S.P. Reynolds (NC State U.)

Recent observations of nonthermal X-rays from supernova remnants have been attributed to synchrotron radiation from the loss-steepened tail of a nonthermal distribution of electrons accelerated at the remnant blast wave. In the test-particle limit of diffusive shock acceleration, in which the energy in shock-accelerated particles is unimportant, the slope of a shock-accelerated power-law is independent of the diffusion coefficient \kappa, and on how \kappa depends on particle energy.
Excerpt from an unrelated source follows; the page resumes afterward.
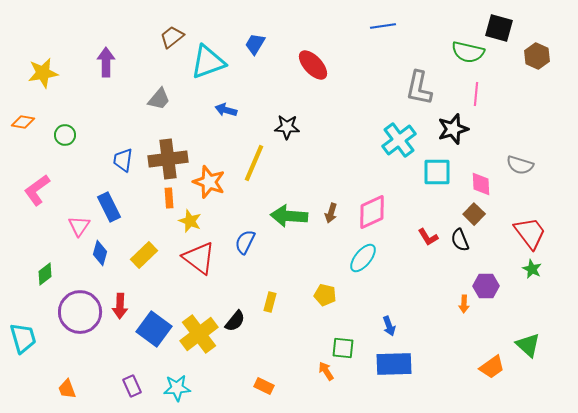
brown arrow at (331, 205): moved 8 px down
However, the maximum energy to which particles can be accelerated depends on the rate of acceleration, and that does depend on the energy-dependence of the diffusion coefficient. If the time to accelerate an electron from thermal energies to energy E \gg me c2 is \tau(E), and if \kappa \propto E\beta, then \tau(E) \propto E\beta as well. Most work on shock acceleration has made the plausible assumption that \kappa \propto rg (where rg is the particle gyroradius), so that \beta = 1 at relativistic energies. However, that choice corresponds to a particular (wavelength-independent) spectrum of MHD turbulence, where Kolmogorov or Kraichnan spectra might be more physically plausible. I derive the \beta-dependence of the maximum electron energy resulting from limitations due to radiative (synchrotron and inverse-Compton) losses and to finite remnant age (or size). I then exhibit calculations of synchrotron X-ray spectra, and model images, for supernova remnants as a function of \beta and compare to earlier \beta = 1 results. The dependences of spectra on shock velocity and magnetic-field strength are considerably altered for \beta \ne 1.